Der Vorfall ereignete sich während einer routinemäßigen Kontrolle durch das Hauptzollamt Singen. Die Beamten entdeckten die in Plastiktüten und Alufolie verpackten Rindfleischstücke – allerdings ohne ordnungsgemäße Kühlung. Das Fleisch stammte aus Nigeria, einem Drittland, in dem Tierseuchenrisiken besonders überwacht werden.
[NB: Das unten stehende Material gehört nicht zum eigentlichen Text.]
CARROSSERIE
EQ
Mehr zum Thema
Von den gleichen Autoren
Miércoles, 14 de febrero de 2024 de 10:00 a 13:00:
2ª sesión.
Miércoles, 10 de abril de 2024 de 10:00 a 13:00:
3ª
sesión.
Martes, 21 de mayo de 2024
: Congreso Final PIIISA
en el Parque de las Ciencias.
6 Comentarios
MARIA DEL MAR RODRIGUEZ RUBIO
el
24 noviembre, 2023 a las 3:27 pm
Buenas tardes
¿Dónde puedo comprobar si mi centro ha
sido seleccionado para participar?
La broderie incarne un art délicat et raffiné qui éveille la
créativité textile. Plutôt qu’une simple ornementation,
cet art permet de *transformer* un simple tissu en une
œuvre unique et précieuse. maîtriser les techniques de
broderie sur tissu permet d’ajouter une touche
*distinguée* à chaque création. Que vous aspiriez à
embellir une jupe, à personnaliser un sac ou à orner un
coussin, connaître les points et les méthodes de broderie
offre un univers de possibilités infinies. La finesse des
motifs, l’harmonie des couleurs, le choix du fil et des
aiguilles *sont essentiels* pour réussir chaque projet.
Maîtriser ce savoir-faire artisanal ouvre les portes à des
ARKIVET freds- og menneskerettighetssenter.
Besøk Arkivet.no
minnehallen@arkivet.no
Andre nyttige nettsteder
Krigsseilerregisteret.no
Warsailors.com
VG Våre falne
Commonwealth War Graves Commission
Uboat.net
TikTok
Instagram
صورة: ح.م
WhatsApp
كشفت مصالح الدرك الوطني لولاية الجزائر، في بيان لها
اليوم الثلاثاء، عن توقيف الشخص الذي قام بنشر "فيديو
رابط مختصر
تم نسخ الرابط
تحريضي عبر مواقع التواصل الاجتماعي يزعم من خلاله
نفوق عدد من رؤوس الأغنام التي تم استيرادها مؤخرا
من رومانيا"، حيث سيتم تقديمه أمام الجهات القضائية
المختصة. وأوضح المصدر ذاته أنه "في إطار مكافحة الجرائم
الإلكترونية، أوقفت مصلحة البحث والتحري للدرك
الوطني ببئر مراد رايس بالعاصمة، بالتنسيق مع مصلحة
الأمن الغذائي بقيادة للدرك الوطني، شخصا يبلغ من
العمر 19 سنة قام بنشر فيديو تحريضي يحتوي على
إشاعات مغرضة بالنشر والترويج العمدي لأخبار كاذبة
Als die Reisenden befragt wurden, versuchten sie, einen Teil des Fleisches zu essen, um dessen Unbedenklichkeit zu beweisen. Die Zollbeamten griffen jedoch ein und ordneten die sofortige Vernichtung der gesamten Partie an. EU-Vorschriften verbieten strikt die Einfuhr von tierischen Erzeugnissen aus Ländern außerhalb des Binnenmarkts, sofern sie nicht spezifische Gesundheitsstandards erfüllen.
Die beiden Männer durften ihre Reise zwar fortsetzen, mussten das Fleisch aber abgeben. Die Behörden betonten, dass solche Kontrollen unerlässlich seien, um die Einschleppung von Tierseuchen in die EU zu verhindern.
Das Rindfleisch wurde gemäß den EU-Einfuhrbestimmungen beschlagnahmt und vernichtet. Reisende werden daran erinnert, dass die Mitnahme von tierischen Erzeugnissen aus Drittländern ohne entsprechende Bescheinigung illegal ist. Weitere Informationen zu erlaubten Einfuhren finden sich auf www.zoll.de unter „Einfuhr tierischer Erzeugnisse auf Reisen“.